Champions League qualification is presumably still the priority, but silverware of any sort is most welcome, and the daring combo of AVB’s commitment and our status as one of a handful of favourites suggests that actually winning this whole dashed thing is not beyond the realms of possibility.
With Lazio cheerily waving down from (jointly) atop the Serie A pile, this has assumed the status of rather a heavyweight European clash, and as such one suspects that AVB won’t go a-tinkering with too much gay abandon. Lloris can be expected to bid us all a sunny bonjour from between the sticks; injury to Adebayor means Defoe could be replaced by Dempsey, if our glorious leader is feeling particularly inventive; and the likes of Daws, Hudd and Caulker might also be glimpsed; but a team of scrawny teens last seen practising for a recorder concert this almost certainly won’t be.
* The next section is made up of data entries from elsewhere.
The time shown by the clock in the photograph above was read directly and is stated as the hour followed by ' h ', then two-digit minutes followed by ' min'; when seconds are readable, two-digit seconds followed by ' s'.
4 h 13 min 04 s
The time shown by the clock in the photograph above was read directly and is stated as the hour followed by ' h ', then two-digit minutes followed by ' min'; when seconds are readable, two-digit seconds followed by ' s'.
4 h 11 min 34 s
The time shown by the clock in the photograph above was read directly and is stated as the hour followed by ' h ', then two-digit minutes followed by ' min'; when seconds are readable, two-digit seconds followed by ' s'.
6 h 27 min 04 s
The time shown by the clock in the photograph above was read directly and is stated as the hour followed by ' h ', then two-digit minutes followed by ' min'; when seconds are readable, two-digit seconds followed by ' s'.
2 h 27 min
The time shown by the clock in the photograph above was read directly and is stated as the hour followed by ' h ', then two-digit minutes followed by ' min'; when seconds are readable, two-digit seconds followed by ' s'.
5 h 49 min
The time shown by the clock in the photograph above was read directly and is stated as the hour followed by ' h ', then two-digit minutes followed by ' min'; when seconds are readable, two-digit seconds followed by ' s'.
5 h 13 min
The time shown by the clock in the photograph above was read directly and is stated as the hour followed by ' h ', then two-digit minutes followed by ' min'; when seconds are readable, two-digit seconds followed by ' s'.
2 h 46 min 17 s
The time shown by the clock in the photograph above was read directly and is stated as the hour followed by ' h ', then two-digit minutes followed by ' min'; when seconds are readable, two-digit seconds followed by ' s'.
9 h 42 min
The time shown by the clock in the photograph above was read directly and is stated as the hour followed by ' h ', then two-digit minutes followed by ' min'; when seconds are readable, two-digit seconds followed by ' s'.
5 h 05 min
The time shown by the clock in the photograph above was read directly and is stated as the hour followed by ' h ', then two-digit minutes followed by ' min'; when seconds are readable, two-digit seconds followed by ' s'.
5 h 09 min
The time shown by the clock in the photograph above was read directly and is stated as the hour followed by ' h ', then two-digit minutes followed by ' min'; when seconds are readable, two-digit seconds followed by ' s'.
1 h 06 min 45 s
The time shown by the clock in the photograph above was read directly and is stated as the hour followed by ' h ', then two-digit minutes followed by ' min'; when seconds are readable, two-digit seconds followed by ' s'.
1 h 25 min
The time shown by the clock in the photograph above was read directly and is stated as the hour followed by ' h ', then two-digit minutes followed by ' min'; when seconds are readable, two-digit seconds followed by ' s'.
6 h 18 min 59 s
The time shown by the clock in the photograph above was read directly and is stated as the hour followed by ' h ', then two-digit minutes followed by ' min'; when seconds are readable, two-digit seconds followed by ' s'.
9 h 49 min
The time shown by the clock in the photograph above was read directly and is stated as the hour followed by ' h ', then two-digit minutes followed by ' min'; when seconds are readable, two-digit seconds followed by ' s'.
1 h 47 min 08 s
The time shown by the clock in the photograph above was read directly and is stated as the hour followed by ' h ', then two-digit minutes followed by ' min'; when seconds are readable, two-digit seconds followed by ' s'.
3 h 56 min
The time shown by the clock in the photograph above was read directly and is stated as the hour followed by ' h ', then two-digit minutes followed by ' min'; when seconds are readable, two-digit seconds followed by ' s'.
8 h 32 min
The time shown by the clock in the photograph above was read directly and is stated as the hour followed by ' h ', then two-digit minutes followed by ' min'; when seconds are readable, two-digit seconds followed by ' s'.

As Thursday night, ITV4 fare goes, this is shaping up to be quite the lip-smacker.
The lark’s on the wing, the snail’s on the thorn, the three-man midfield is bossing things and young Master Defoe is running riot – it may be over-stating things a mite to suggest that all’s right with the world after a routine dismantling of mediocre relegation fodder, but great big exhalations of relief are being puffed by lilywhites across the land (not least, one suspects, in the household of the assorted VBs). As ever we have had to wait a few games, but the good ship Hotspur has finally lurched off on its way, and huzzah for that.
Dembele and Chums
Defoe might raise a rather piqued eyebrow, but AANP is tempted to suggest that ‘twas won in midfield. Dembele skated along this way and that, oozing regal control over things, with generous lashings of strength, control, discipline, awareness and well-judged, well-executed Viera-esque forward bursts. With Sandro a more-than-adequate Rodney to Dembele’s DelBoy, our heroes seemed mightily well-balanced in the centre, and wholesome goodness accordingly seeped forth from every pore.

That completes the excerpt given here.